Progreso
FÉLIX BAYÓN
Lo de El Ejido evidencia que la civilización no siempre acompaña a la riqueza. Ante ese estallido racista no caben disculpas. Que aquello era un polvorín se sabía hace años, aunque las autoridades pretendieran ignorarlo: ONG, sindicatos, organizaciones religiosas y hasta estudios académicos -existe una amplia bibliografía al respecto- venían anunciándolo.
Es prodigioso que la mayor parte de los magrebíes haya logrado mantener la dignidad: hacinados en chozas como animales, mal pagados, despreciados, lejos de sus mujeres y de sus hijos... En cambio, no se puede decir lo mismo de una significativa parte de los habitantes autóctonos de El Ejido, que viven confortablemente en una de las ciudades de mayor renta de Europa, rodeados de los símbolos de la riqueza súbita: muchos Mercedes y BMW por las calles, abundantes burdeles, un buen número de bingos, decenas de sucursales bancarias y ningunas ganas de barnizar tanta opulencia con cierto lustre de cultura y buenas maneras.
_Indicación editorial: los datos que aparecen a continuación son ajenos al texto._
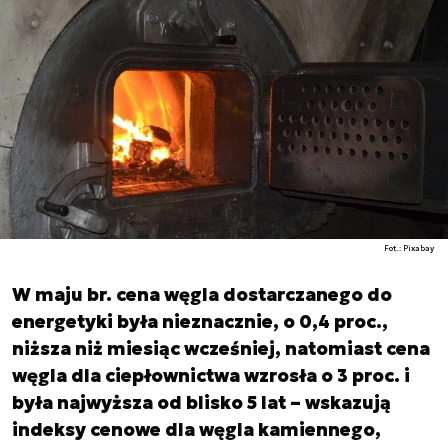
Fot.: Pixabay
W maju br. cena węgla dostarczanego do
energetyki była nieznacznie, o 0,4 proc.,
niższa niż miesiąc wcześniej, natomiast cena
węgla dla ciepłownictwa wzrosła o 3 proc. i
była najwyższa od blisko 5 lat – wskazują
indeksy cenowe dla węgla kamiennego,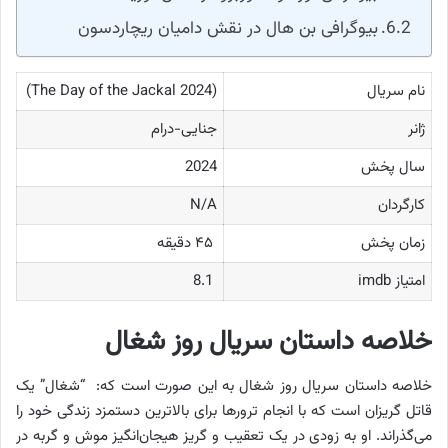
بیوگرافی بن هال در نقش دامیان ریچاردسون
نام سریال
(The Day of the Jackal 2024)
ژانر
جنایی-درام
سال پخش
2024
کارگردان
N/A
زمان پخش
۴۵ دقیقه
امتیاز imdb
8.1
خلاصه داستان سریال روز شغال
خلاصه داستان سریال روز شغال به این صورت است که: “شغال” یک
قاتل گریزان است که با انجام ترورها برای بالاترین دستمزد زندگی خود را
می‌گذراند. او به زودی در یک تعقیب و گریز هیجان‌انگیز موش و گربه در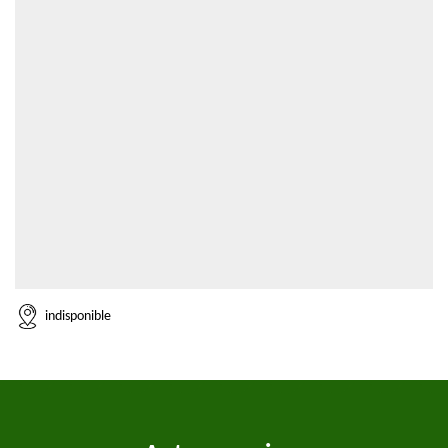
indisponible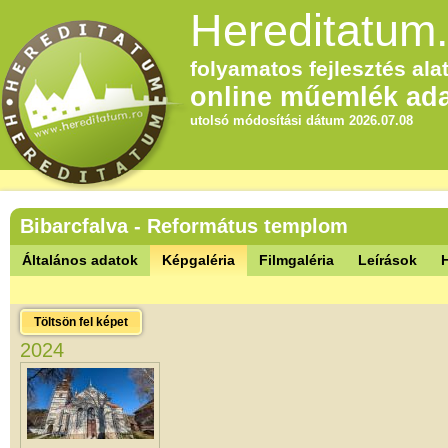
Hereditatum.
folyamatos fejlesztés alat
online műemlék ada
utolsó módosítási dátum 2026.07.08
Bibarcfalva - Református templom
Általános adatok
Képgaléria
Filmgaléria
Leírások
Töltsön fel képet
2024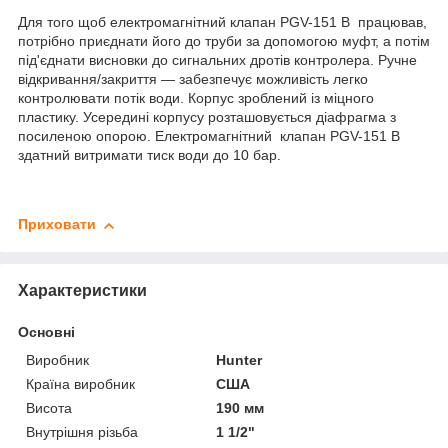
Для того щоб електромагнітний клапан PGV-151 B працював,
потрібно приєднати його до труби за допомогою муфт, а потім
під'єднати висновки до сигнальних дротів контролера. Ручне
відкривання/закриття — забезпечує можливість легко
контролювати потік води. Корпус зроблений із міцного
пластику. Усередині корпусу розташовується діафрагма з
посиленою опорою. Електромагнітний клапан PGV-151 B
здатний витримати тиск води до 10 бар.
Приховати
Характеристики
Основні
Виробник
Hunter
Країна виробник
США
Висота
190 мм
Внутрішня різьба
1 1/2"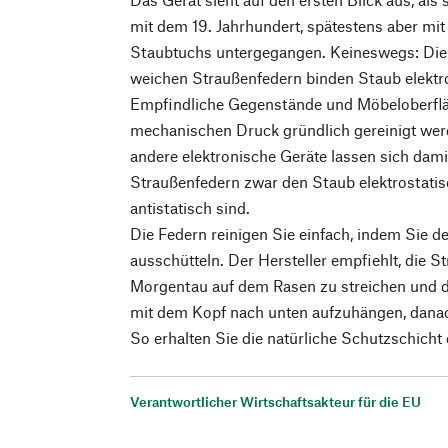
mit dem 19. Jahrhundert, spätestens aber mit
Staubtuchs untergegangen. Keineswegs: Die 
weichen Straußenfedern binden Staub elektro
Empfindliche Gegenstände und Möbeloberfl
mechanischen Druck gründlich gereinigt we
andere elektronische Geräte lassen sich dam
Straußenfedern zwar den Staub elektrostatisc
antistatisch sind.
Die Federn reinigen Sie einfach, indem Sie d
ausschütteln. Der Hersteller empfiehlt, die 
Morgentau auf dem Rasen zu streichen und
mit dem Kopf nach unten aufzuhängen, dana
So erhalten Sie die natürliche Schutzschicht
Verantwortlicher Wirtschaftsakteur für die EU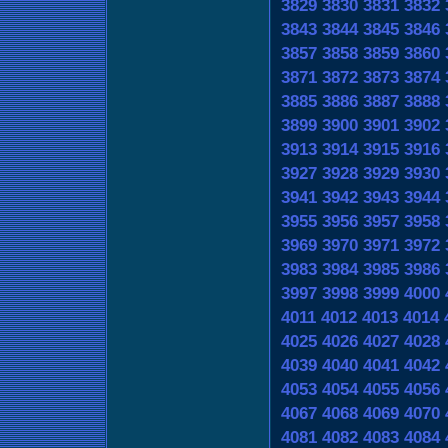
3829
3830
3831
3832
3843
3844
3845
3846
3857
3858
3859
3860
3871
3872
3873
3874
3885
3886
3887
3888
3899
3900
3901
3902
3913
3914
3915
3916
3927
3928
3929
3930
3941
3942
3943
3944
3955
3956
3957
3958
3969
3970
3971
3972
3983
3984
3985
3986
3997
3998
3999
4000
4011
4012
4013
4014
4025
4026
4027
4028
4039
4040
4041
4042
4053
4054
4055
4056
4067
4068
4069
4070
4081
4082
4083
4084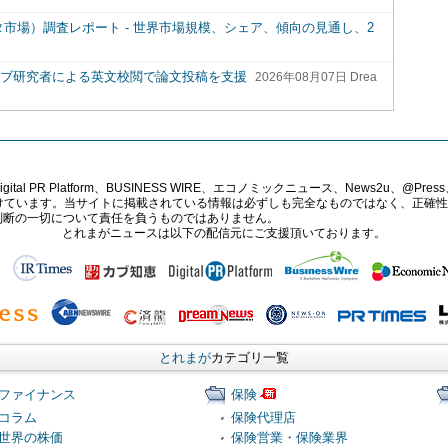
t（円形コネクタ市場）調査レポート - 世界市場規模、シェア、傾向の見通し、2
ィブ研究者による英文校閲で論文投稿を支援
2026年08月07日 Drea
PR Platform、BUSINESS WIRE、エコノミックニュース、News2u、@Press、
報提供を受けています。当サイトに掲載されている情報は必ずしも完全なものではなく、正
判断の一切について責任を負うものではありません。
とれまがニュースは以下の配信元にご支援頂いております。
とれまが
カテゴリ一覧
ファイナンス
保険
コラム
保険代理店
世界の株価
保険営業・保険業界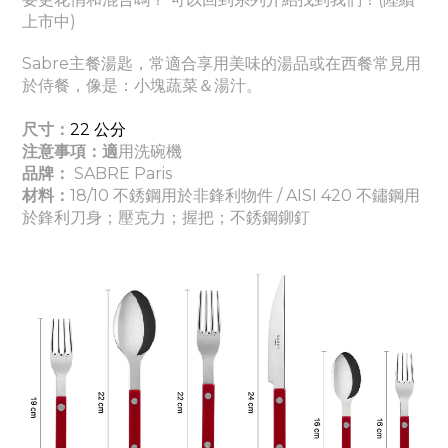
上市中)
Sabre主餐湯匙，常適合享用美味的湯品或在西餐常見用
於侍餐，像是：小塊蔬菜＆湯汁。
尺寸：
22
公分
注意事項：適
用洗碗機
品牌：
SABRE Paris
材料：
18/10 不銹鋼用於非鋒利物件 / AISI 420 不鏽鋼用
於鋒利刀身
；壓克力
；握把
；
不銹鋼鉚釘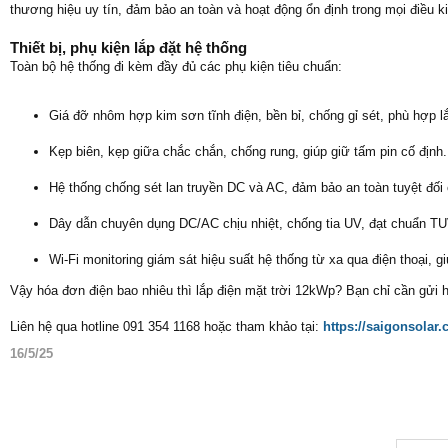
thương hiệu uy tín, đảm bảo an toàn và hoạt động ổn định trong mọi điều kiệ
Thiết bị, phụ kiện lắp đặt hệ thống
Toàn bộ hệ thống đi kèm đầy đủ các phụ kiện tiêu chuẩn:
Giá đỡ nhôm hợp kim sơn tĩnh điện, bền bỉ, chống gỉ sét, phù hợp l
Kẹp biên, kẹp giữa chắc chắn, chống rung, giúp giữ tấm pin cố định.
Hệ thống chống sét lan truyền DC và AC, đảm bảo an toàn tuyệt đối c
Dây dẫn chuyên dụng DC/AC chịu nhiệt, chống tia UV, đạt chuẩn TU
Wi-Fi monitoring giám sát hiệu suất hệ thống từ xa qua điện thoại, 
Vậy hóa đơn điện bao nhiêu thì lắp điện mặt trời 12kWp? Bạn chỉ cần gửi h
Liên hệ qua hotline 091 354 1168 hoặc tham khảo tại:
https://saigonsolar
16/5/25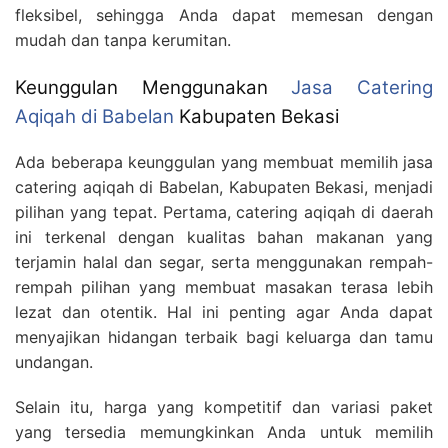
fleksibel, sehingga Anda dapat memesan dengan
mudah dan tanpa kerumitan.
Keunggulan Menggunakan
Jasa Catering
Aqiqah di Babelan
Kabupaten Bekasi
Ada beberapa keunggulan yang membuat memilih jasa
catering aqiqah di Babelan, Kabupaten Bekasi, menjadi
pilihan yang tepat. Pertama, catering aqiqah di daerah
ini terkenal dengan kualitas bahan makanan yang
terjamin halal dan segar, serta menggunakan rempah-
rempah pilihan yang membuat masakan terasa lebih
lezat dan otentik. Hal ini penting agar Anda dapat
menyajikan hidangan terbaik bagi keluarga dan tamu
undangan.
Selain itu, harga yang kompetitif dan variasi paket
yang tersedia memungkinkan Anda untuk memilih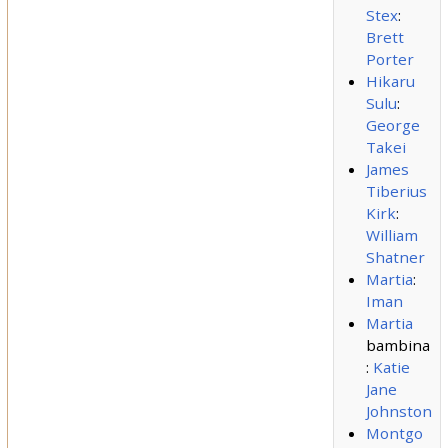
Stex
:
Brett
Porter
Hikaru
Sulu
:
George
Takei
James
Tiberius
Kirk
:
William
Shatner
Martia
:
Iman
Martia
bambina
:
Katie
Jane
Johnston
Montgo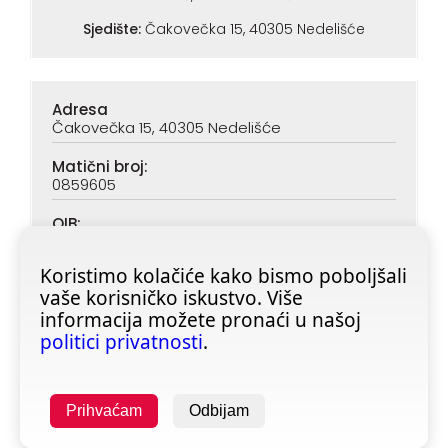
Sjedište:
Čakovečka 15, 40305 Nedelišće
Adresa
Čakovečka 15, 40305 Nedelišće
Matični broj:
0859605
OIB:
90313890047
Koristimo kolačiće kako bismo poboljšali
IBAN (PBZ):
vaše korisničko iskustvo. Više
HR6923400091116020362
informacija možete pronaći u našoj
IBAN (ZABA):
politici privatnosti
.
HR4623600001101728355
Prihvaćam
Odbijam
Copyright © 2025 All rights reserved -
fitness-shop.hr
| Izrada:
Poslovni programi d.o.o.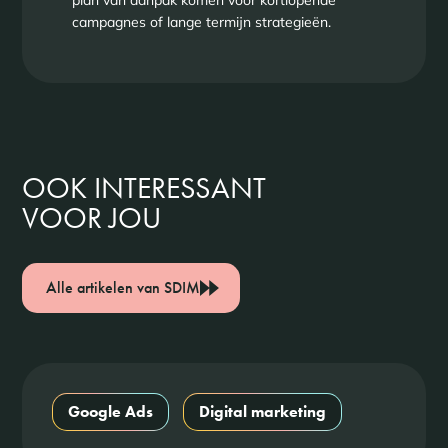
plan van aanpak komen voor kortlopende
campagnes of lange termijn strategieën.
OOK INTERESSANT
VOOR JOU
Alle artikelen van SDIM
Google Ads
Digital marketing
En estos años, han sido muchos los que han mirado para otro lado. La inspección de Trabajo -dependiente del Estado- no ha querido ver lo que todo el mundo sabía: que los trabajadores inmigrantes ganaban la mitad, incluso menos, que los trabajadores españoles. Para que no se encareciera la mano de obra, se mantenía una buena reserva de inmigrantes en situación de ilegalidad, cuya existencia -evidente- era ignorada por la Policía.
Por lo menos, lo de El Ejido puede servir para que saquemos conclusiones de lo que no hay que hacer. Y quizá los propios habitantes de El Ejido -incluso, los más brutos- obtengan interesantes enseñanzas. Estos días, después de la huelga que ha seguido al expolio, se habrán terminado de dar cuenta de que su prosperidad -si se puede llamar así a la hortera opulencia de la que gozan- depende de los magrebíes.
Quizá no merezca la pena utilizar el argumento de la solidaridad. Basta, quizá, con tener en cuenta los intereses que nos atan a ellos. En este país, envejecido y sin niños, nuestras pensiones de jubilación dependen de los inmigrantes. No les hacemos un favor: nos lo hacen ellos a nosotros creando prosperidad y riqueza con su trabajo y garantizando nuestro futuro. Los que contratan a ilegales sin darles de alta en la Seguridad Social ni dar cuenta a Hacienda de sus ingresos no sólo defraudan a los inmigrantes: nos defraudan a todos.
Es justo, pero también es útil, integrar a los inmigrantes: y eso significa proporcionarles viviendas, facilitar que traigan a sus familias y que sus hijos vayan al colegio. Si viven de manera respetable, les resultará más fácil hacerse respetar. Pero no son sólo ellos los que necesitan integrarse: todos tenemos, a toda prisa, que aprender a integrarnos en esa sociedad mestiza.
Excepto que estemos dispuestos a empobrecernos y a renunciar a nuestras pensiones de jubilación, debemos de aprender a convivir con gentes que hablan otras lenguas, comen diferente, tienen otros dioses y, además, se los toman muy en serio. Luego, de la resignación podremos pasar al goce: al comienzo, el encuentro entre culturas diferentes echa chispas, pero termina siendo muy fértil. Lo mejor de Andalucía se logró, precisamente, gracias al mestizaje.